Dal 22 ottobre entrano in vigore le norme introdotte dal Decreto Legislativo numero 156 del 2015 relativo alle misure per la revisione della disciplina degli interpelli e del contenzioso tributario, in attuazione degli articoli 6, comma 6, e 10, comma 1, lettere a) e b), della legge 11 marzo 2014, numero 23.
L’interpello è un istituto messo a disposizione del contribuente che prima di mettere in atto un determinato comportamento fiscale può ricorrere a tale strumento al fine dell’ottenimento di indicazioni interpretative circa l’applicazione di una determinata norma fiscale, obiettivamente incerta da applicare a casi concreti e personali, e se non è stata ancora messa in atto un’azione di controllo nei confronti del contribuente istante.
I contribuenti possono fare ricorso a quattro principali tipi di interpello, ossia:
Ø Interpello ordinario:
· il contribuente richiede all’amministrazione la corretta interpretazione di una norma tributaria;
· il contribuente che avendo individuato la fattispecie concreta (interpello considerato qualificatorio), richiede lumi sul trattamento della fattispecie stessa.

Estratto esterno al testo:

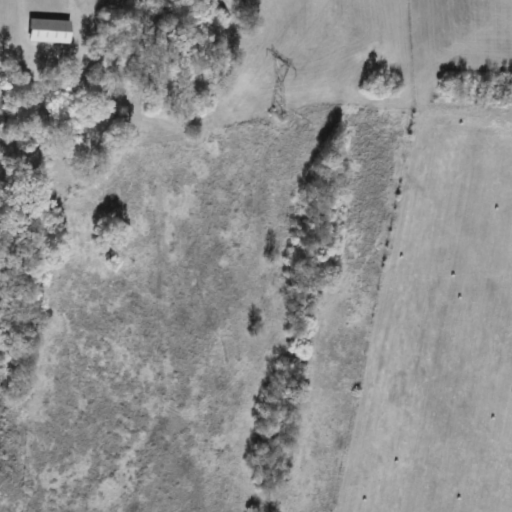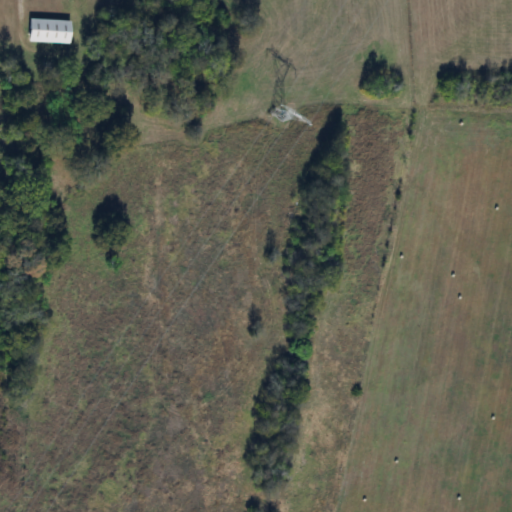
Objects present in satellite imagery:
building: (47, 31)
power tower: (274, 113)
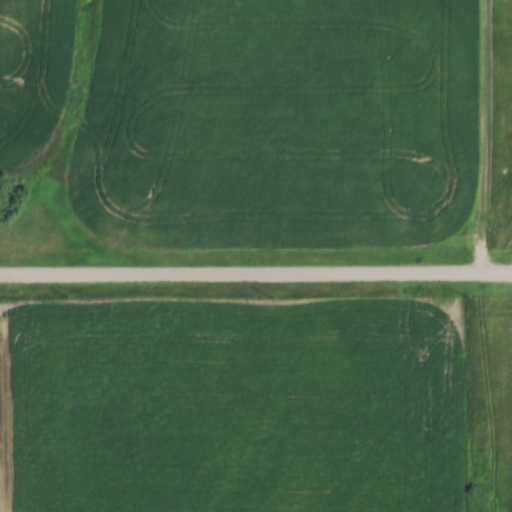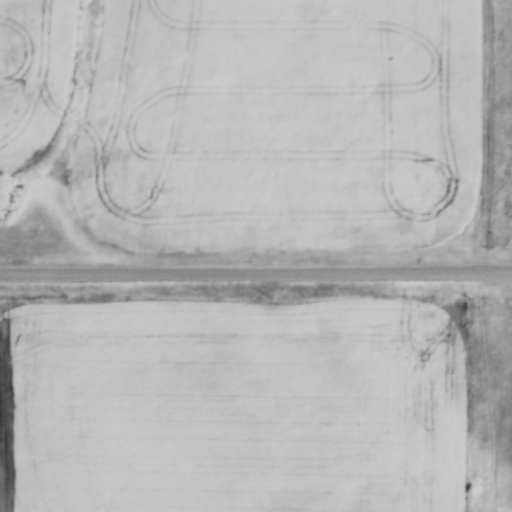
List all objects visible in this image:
road: (481, 134)
road: (256, 268)
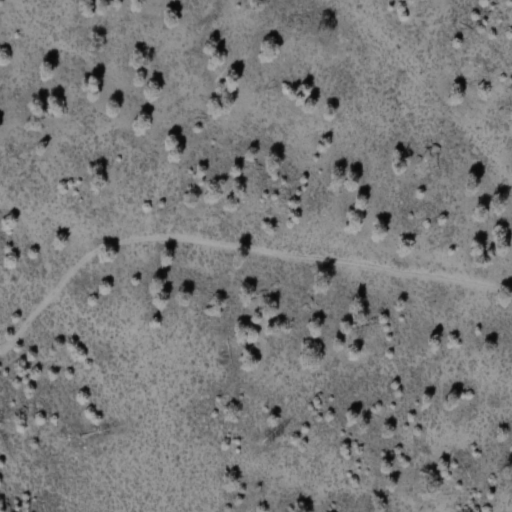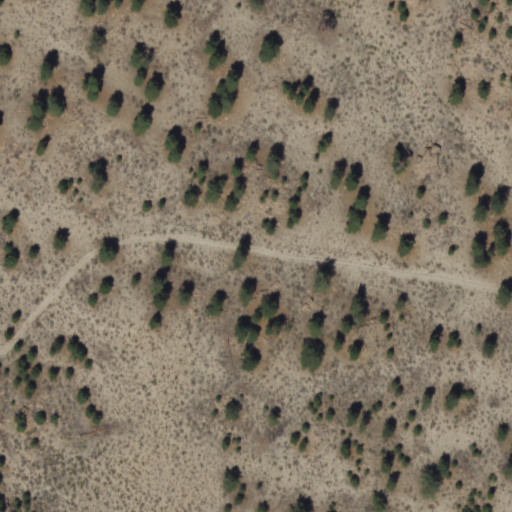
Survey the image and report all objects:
road: (427, 82)
road: (237, 247)
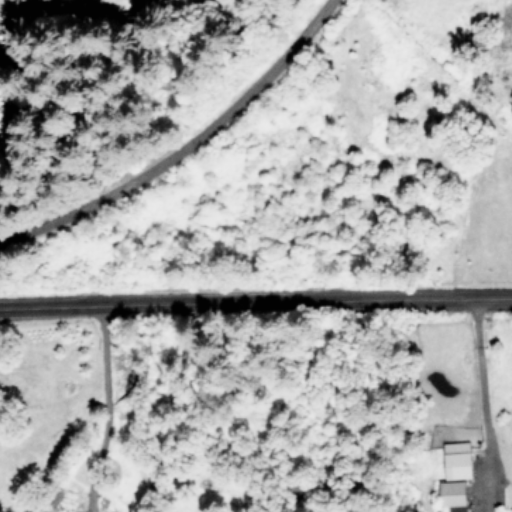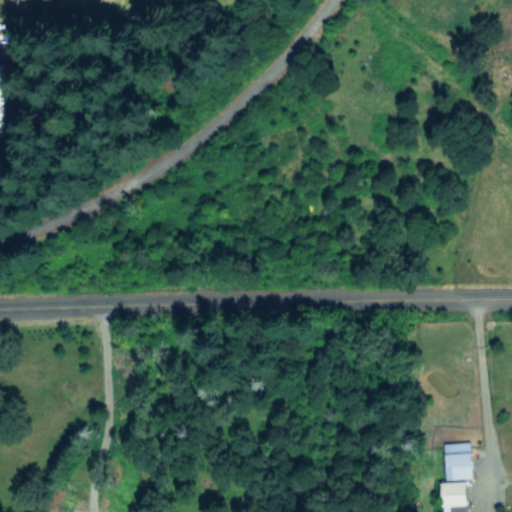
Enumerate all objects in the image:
building: (2, 93)
road: (177, 140)
road: (255, 294)
road: (477, 401)
road: (98, 406)
building: (458, 459)
building: (455, 495)
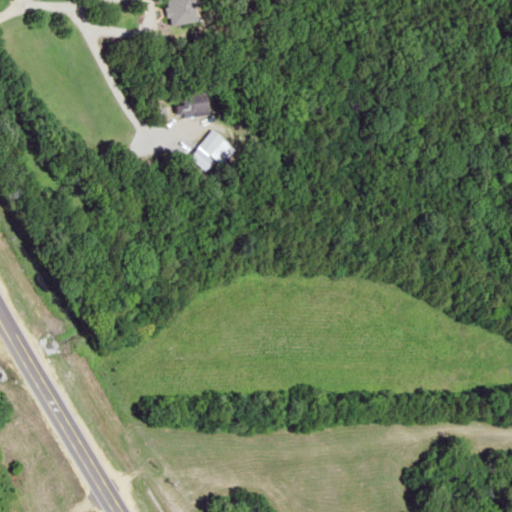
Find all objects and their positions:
road: (19, 3)
building: (181, 10)
road: (87, 43)
building: (190, 105)
building: (212, 144)
road: (3, 326)
road: (60, 412)
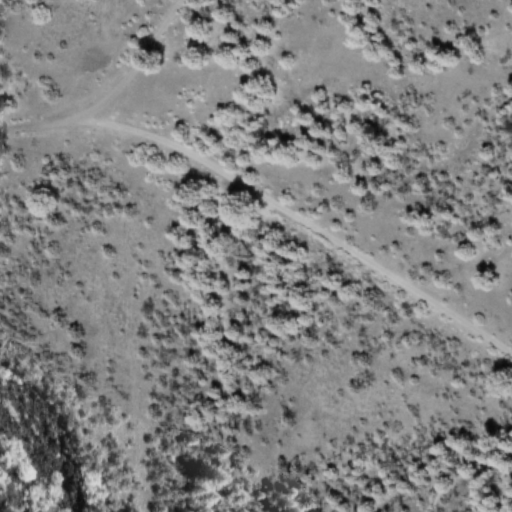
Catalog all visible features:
road: (131, 66)
road: (270, 199)
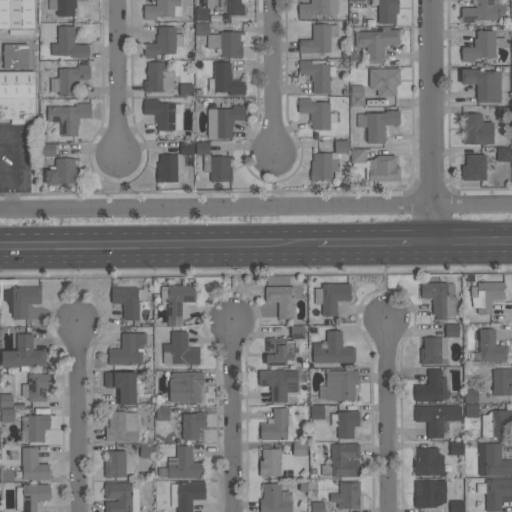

Un esempio può far riferimento all’individuazione di una spesa, tra quelle di pubblicità o rappresentanza, o l’esistenza o meno di una stabile organizzazione;
Ø Interpello probatorio, ai fini della verifica della presenza di condizioni che potrebbero portare all’applicazione di un regime fiscale agevolato o meno:
· Operazioni intercorse con imprese residenti o localizzate in paesi cosiddetti black list;
· Interpelli presentati da società che presentano i requisiti per essere considerate “non operative”;
· Interpello relativo al riconoscimento del beneficio Aiuto alla Crescita Economica (ACE: l’agevolazione introdotta dal decreto “Salva Italia” (Dl 201/2011) per rafforzare il sistema produttivo italiano puntando su una riduzione delle imposte sui redditi);
Ø L’interpello disapplicativo rappresenta l’unica ipotesi in cui l’interpello è obbligatorio, collegato all’ipotesi del riporto delle perdite, nei casi indicati dall’articoli 84 e 172 Testo Unico delle Imposte sui Redditi, e alla deducibilità delle minusvalenze, in caso di cessioni delle partecipazioni.
Le istanze devono essere presentate in via preventiva rispetto alla data di scadenza della presentazione della dichiarazioni o ai fini dell’assolvimento di obblighi tributari. Il mancato rispetto dei termini corretti comporta la nullità dell’istanza presentata.
La riforma si basa in linea di massima sulle seguenti novità:
Ø Generale non obbligatorietà dell’istanza, fatti salvi alcuni casi prima enunciati;
Ø Termini tassativi di risposta differenziati:
· 90 giorni per la riposta ad interpelli ordinari;
· 120 giorni per gli interpelli probatori.
I termini possono essere allungati fino a un massimo di 60 giorni qualora l’Amministrazione Finanziaria richieda una integrazione della documentazione presentata; trascorsi tali termini, senza che venga fornita una riposta al contribuente, si determina una condizione di silenzio-assenso.
La riposta scritta e motivata vincola l’Amministrazione Finanziaria in merito alla lettura fornita circa una determinata questione, e in riferimento a quel preciso contribuente istante; in caso di silenzio assenso nei confronti del contribuente, in riferimento a una tenuta comportamentale da lui prospettata, saranno nulli gli atti di imposizione o sanzionatori difformi dalla risposta tacita o espressa, salvo l’ipotesi di una rettifica alla precedente interpretazione, che però non ha efficacia retroattiva.
È previsto il divieto di impugnabilità delle risposte alle istanze, salvo i casi di istanze di interpello disapplicativo, in questo caso si può impugnare anche l’atto impositivo. In caso di risposta fornita al contribuente, in merito a credito d’imposta, detrazioni, deduzioni, l’atto di accertamento, deve essere preceduto da una richiesta di chiarimenti da fornire entro sessanta giorni. I dati e le notizie dedotti in fase di richiesta possono essere utilizzati in fase amministrativa o contenziosa.